3. Undang-Undang Nomor 26 Tahun 2000 tentang Pengadilan Hak Asasi Manusia:

   - Mengatur mekanisme penegakan hukum untuk pelanggaran HAM berat dan mencakup prinsip-prinsip universal dalam perlindungan hak asasi manusia.

4. Deklarasi Universal Hak Asasi Manusia (DUHAM):

   - Meskipun bukan undang-undang domestik, DUHAM adalah dokumen internasional yang diadopsi oleh Majelis Umum PBB pada tahun 1948, yang menjamin hak-hak asasi manusia universal yang berlaku untuk semua individu di seluruh dunia.

5. Konvensi Internasional tentang Hak Sipil dan Politik (ICCPR) dan Konvensi Internasional tentang Hak Ekonomi, Sosial, dan Budaya (ICESCR):

   - Indonesia adalah pihak dalam konvensi ini, yang mengatur berbagai aspek HAM dan mengakui hak-hak universal yang harus dipenuhi oleh negara.

Hak Asasi Manusia (HAM) merupakan hak fundamental yang melekat pada setiap individu sejak lahir, mencerminkan martabat dan hak-hak yang tidak dapat dicabut. Konsep HAM bersifat universal, yang berarti berlaku untuk semua orang tanpa membedakan ras, agama, kebangsaan, atau status sosial. Dalam konteks global, HAM diatur secara resmi dalam Deklarasi Universal Hak Asasi Manusia (DUHAM) yang disahkan oleh Perserikatan Bangsa-Bangsa (PBB) pada tahun 1948. Dokumen ini menjadi tonggak penting dalam pengakuan hak-hak dasar manusia di seluruh dunia, menetapkan standar yang harus dipatuhi oleh negara-negara dalam menjaga dan melindungi hak-hak individu. Pasal 1 Deklarasi Universal Hak Asasi Manusia menegaskan bahwa "Semua orang dilahirkan merdeka dan mempunyai martabat dan hak-hak yang sama." Ketentuan ini menekankan bahwa setiap individu, dimanapun mereka berada, berhak atas pengakuan hak-hak yang setara, dan tidak boleh mengalami diskriminasi.

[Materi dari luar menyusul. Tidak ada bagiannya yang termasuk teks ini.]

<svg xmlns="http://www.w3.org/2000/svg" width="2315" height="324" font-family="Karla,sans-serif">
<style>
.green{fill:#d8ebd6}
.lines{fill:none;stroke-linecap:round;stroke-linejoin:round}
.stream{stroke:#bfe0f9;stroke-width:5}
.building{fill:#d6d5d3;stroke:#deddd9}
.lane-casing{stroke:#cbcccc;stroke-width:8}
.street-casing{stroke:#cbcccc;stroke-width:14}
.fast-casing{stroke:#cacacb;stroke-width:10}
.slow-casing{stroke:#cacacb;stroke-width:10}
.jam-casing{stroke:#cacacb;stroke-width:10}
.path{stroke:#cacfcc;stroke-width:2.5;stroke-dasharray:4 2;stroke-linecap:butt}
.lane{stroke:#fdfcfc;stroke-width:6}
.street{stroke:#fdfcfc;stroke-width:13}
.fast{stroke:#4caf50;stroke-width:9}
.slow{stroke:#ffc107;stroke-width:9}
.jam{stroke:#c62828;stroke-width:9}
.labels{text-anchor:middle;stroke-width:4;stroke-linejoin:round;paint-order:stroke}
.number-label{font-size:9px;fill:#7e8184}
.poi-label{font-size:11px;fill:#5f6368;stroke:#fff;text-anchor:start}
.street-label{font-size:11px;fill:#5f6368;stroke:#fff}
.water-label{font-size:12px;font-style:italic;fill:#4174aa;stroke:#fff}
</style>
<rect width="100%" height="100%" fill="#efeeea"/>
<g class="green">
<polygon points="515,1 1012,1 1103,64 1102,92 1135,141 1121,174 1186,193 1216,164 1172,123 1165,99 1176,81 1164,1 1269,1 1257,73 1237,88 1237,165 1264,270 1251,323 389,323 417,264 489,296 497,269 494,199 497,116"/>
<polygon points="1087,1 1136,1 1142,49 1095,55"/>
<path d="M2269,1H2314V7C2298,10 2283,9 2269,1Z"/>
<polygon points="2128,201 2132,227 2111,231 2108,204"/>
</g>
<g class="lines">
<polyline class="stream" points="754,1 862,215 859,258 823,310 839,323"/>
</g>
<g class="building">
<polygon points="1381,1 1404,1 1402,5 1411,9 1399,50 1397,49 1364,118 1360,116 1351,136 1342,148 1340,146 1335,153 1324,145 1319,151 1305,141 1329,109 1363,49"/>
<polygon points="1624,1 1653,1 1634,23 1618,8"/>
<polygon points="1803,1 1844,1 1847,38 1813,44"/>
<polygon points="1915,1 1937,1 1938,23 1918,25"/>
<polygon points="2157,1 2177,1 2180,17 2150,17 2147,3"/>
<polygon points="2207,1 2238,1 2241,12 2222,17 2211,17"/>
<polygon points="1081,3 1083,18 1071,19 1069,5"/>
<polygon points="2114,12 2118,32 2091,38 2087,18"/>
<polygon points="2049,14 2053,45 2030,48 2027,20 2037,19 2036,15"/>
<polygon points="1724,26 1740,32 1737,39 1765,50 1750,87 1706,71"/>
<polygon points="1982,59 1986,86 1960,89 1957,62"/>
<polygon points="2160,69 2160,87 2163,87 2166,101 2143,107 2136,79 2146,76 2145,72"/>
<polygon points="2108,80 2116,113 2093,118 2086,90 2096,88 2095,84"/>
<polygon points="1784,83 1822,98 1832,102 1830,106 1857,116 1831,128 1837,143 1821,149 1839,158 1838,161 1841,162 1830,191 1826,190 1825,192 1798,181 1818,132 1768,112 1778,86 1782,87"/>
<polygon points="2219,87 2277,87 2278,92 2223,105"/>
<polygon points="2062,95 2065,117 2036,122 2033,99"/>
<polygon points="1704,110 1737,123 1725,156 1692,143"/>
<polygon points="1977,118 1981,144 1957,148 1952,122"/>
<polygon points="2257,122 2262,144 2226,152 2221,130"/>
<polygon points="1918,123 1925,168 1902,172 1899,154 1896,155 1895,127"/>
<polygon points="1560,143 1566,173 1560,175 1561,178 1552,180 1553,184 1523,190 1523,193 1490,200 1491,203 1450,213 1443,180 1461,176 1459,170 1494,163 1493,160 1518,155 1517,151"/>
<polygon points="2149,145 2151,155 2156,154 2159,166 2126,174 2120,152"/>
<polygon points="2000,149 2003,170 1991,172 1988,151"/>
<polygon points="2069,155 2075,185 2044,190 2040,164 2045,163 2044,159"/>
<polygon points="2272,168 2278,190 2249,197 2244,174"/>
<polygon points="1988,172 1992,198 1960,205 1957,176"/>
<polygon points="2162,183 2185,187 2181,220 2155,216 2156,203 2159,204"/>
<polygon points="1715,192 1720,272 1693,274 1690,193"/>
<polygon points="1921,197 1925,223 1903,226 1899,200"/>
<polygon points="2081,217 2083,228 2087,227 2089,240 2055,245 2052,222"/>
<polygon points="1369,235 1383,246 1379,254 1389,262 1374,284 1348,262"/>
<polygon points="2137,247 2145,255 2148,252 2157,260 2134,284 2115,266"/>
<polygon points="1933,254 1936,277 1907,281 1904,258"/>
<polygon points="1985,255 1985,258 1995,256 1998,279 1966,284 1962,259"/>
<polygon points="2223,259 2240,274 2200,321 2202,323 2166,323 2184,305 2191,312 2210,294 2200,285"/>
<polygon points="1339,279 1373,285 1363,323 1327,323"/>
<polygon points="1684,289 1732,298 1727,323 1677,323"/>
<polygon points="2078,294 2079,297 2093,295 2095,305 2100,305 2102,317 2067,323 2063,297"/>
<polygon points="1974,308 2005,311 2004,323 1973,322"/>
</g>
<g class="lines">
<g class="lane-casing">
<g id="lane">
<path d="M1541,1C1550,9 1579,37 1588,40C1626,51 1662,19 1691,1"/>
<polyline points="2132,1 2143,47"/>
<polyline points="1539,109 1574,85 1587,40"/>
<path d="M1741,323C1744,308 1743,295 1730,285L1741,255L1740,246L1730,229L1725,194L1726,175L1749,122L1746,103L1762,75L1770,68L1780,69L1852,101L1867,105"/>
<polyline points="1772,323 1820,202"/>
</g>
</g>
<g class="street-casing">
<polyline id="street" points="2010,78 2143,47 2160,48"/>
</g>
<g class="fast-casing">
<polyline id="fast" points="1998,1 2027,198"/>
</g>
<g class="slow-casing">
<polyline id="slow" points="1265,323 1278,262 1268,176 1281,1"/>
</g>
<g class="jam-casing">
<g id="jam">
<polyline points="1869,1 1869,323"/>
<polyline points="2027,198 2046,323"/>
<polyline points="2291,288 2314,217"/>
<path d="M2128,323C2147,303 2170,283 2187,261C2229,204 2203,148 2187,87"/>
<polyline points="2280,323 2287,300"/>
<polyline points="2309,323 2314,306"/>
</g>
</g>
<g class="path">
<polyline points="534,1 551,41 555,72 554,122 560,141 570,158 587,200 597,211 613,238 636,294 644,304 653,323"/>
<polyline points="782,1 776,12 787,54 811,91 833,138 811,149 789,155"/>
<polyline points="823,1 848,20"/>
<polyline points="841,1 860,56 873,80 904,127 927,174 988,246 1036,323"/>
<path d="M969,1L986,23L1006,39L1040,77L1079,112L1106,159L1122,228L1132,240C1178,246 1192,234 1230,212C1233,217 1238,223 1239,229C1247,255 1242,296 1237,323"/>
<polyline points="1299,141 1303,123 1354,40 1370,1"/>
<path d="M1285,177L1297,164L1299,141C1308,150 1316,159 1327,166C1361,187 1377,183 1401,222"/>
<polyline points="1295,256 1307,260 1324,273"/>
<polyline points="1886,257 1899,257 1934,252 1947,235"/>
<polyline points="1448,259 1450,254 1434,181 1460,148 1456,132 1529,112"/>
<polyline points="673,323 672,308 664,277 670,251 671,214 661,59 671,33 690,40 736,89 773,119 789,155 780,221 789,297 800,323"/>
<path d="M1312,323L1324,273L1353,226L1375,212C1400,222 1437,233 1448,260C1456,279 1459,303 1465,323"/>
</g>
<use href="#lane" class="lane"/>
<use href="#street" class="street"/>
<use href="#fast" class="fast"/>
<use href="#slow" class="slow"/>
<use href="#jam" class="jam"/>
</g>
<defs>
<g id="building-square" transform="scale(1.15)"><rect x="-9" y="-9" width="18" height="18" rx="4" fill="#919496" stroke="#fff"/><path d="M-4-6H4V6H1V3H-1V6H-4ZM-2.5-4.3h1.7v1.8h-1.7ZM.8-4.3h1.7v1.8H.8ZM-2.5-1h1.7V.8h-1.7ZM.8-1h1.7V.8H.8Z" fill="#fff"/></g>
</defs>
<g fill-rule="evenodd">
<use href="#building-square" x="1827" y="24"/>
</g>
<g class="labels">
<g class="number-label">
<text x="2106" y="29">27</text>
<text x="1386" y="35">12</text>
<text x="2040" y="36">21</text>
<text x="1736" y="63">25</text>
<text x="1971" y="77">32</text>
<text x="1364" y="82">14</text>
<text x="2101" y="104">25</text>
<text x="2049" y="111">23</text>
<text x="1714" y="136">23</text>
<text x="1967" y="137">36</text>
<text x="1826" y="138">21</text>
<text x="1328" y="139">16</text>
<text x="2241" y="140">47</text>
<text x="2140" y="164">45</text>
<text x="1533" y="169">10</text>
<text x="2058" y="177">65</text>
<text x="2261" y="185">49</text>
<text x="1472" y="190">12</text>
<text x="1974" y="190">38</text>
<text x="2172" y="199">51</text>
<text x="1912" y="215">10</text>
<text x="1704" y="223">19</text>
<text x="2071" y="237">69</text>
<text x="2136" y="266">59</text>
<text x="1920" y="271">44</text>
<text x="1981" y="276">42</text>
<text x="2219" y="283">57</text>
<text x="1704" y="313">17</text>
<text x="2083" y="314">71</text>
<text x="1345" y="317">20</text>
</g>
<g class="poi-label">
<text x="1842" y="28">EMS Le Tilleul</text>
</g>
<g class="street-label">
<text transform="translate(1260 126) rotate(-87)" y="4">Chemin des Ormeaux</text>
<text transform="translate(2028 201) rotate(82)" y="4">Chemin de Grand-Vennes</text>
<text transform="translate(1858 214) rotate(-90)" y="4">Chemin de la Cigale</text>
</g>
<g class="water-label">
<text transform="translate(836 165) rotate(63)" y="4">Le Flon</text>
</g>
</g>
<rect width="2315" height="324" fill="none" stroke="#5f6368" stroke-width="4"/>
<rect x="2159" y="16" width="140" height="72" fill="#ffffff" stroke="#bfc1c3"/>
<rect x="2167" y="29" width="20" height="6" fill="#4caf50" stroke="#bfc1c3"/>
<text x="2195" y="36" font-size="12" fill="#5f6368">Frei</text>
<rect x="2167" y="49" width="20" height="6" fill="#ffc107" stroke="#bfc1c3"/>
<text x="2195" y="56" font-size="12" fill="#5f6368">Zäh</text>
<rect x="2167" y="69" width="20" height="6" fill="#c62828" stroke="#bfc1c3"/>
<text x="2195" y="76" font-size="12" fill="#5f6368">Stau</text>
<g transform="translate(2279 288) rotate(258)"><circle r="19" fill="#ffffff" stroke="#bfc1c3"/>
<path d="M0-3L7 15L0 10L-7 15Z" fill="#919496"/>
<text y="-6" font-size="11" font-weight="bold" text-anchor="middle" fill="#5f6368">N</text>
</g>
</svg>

Dengan adanya kerangka hukum yang kuat, diharapkan bahwa setiap negara, termasuk Indonesia, dapat mengimplementasikan dan menegakkan HAM secara efektif, memastikan bahwa prinsip-prinsip universal HAM diakui dan dilindungi dalam praktik kehidupan sehari-hari.

Salah satu contoh kasus di Indonesia yang menunjukkan bahwa Hak Asasi Manusia (HAM) bersifat universal adalah Tragedi Paniai 2014.

Pada 8 Desember 2014, terjadi insiden kekerasan di Kabupaten Paniai, Papua, yang melibatkan aparat keamanan Indonesia dan warga sipil. Saat itu, warga melakukan protes terhadap tindakan kekerasan oleh aparat terhadap beberapa pemuda. Namun, protes tersebut direspon dengan kekerasan, dan menyebabkan penembakan yang menewaskan empat warga sipil serta melukai belasan lainnya. Relevansi Universalitas HAM, tragedi ini mencerminkan pelanggaran hak hidup dan kebebasan berekspresi, yang merupakan hak dasar setiap manusia tanpa memandang latar belakang mereka. Hak-hak tersebut diakui secara universal, sebagaimana tercantum dalam Deklarasi Universal Hak Asasi Manusia (DUHAM) dan diakui pula dalam konstitusi dan undang-undang Indonesia, termasuk Undang-Undang Nomor 39 Tahun 1999 tentang HAM. Insiden ini juga menarik perhatian internasional karena pelanggaran hak-hak tersebut tidak boleh terjadi dimanapun dan kapanpun, terlepas dari konteks lokal atau nasional.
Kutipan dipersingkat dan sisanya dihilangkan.